(Limb landmark coordinates)
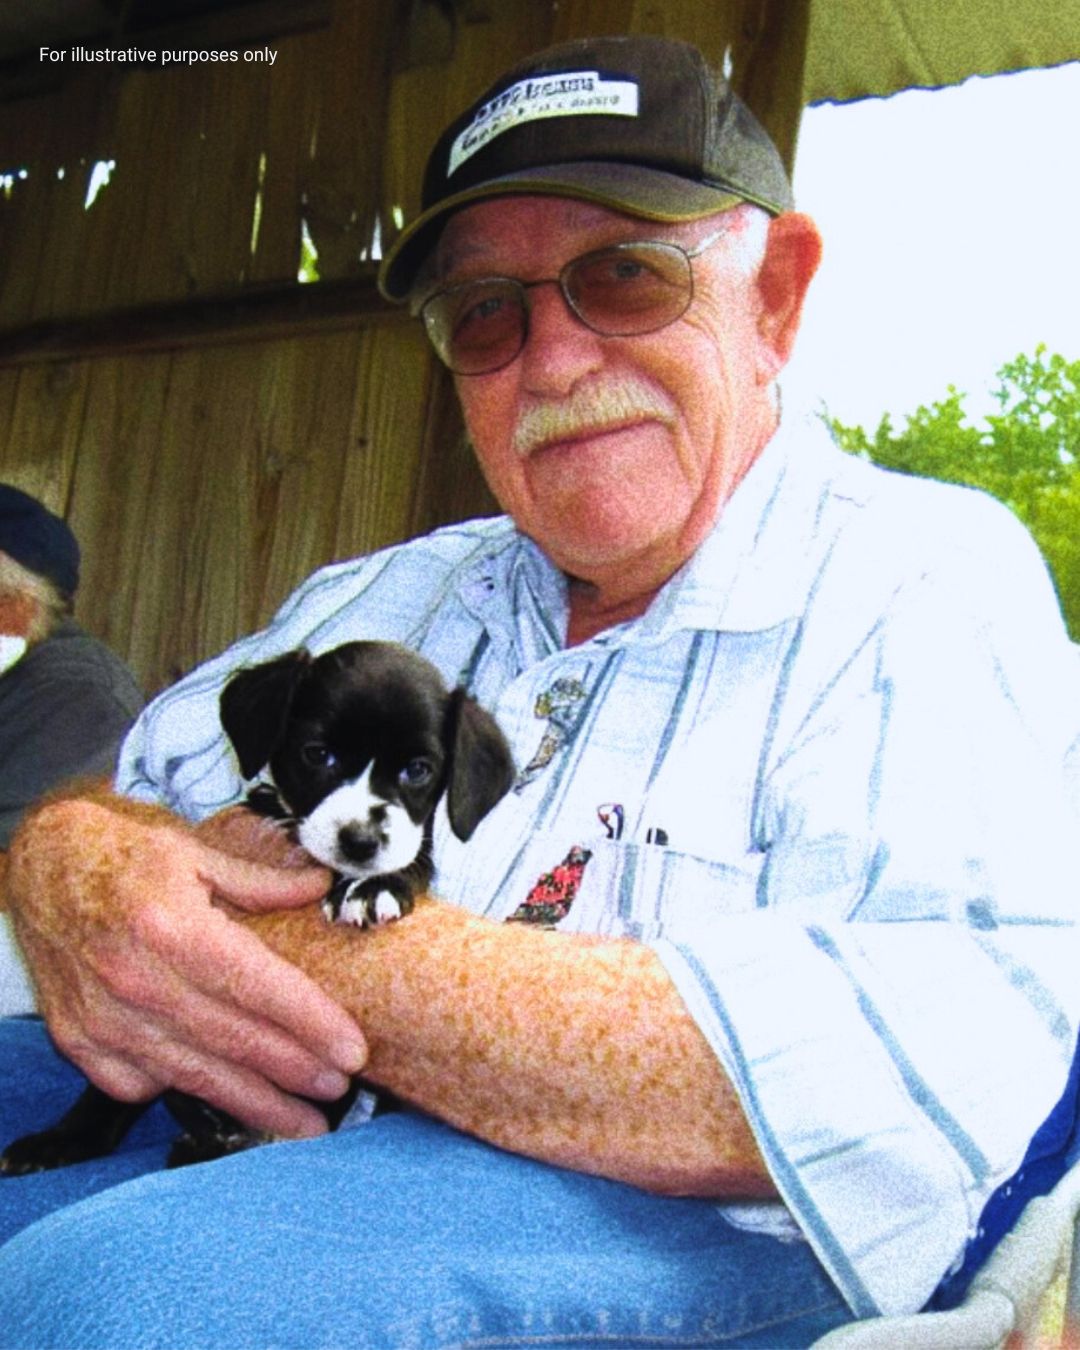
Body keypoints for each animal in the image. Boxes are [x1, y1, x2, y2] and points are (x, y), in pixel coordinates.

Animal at [0, 642, 513, 1171]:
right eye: (318, 754)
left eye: (418, 770)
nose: (360, 841)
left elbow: (413, 859)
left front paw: (374, 886)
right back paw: (74, 1140)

- _WORK TASK_: Copy out the data above exactly, except the pictures.

- _EXPECTED ANSWER_:
Body keypoints for each animal in the image. Boxes are [x1, y1, x2, y2] and points are (x, y), in pixel coordinates.

Animal at [0, 642, 513, 1171]:
right eye: (318, 754)
left eye: (418, 770)
nose: (360, 841)
left elbow: (413, 859)
left front paw: (374, 886)
right back paw: (74, 1140)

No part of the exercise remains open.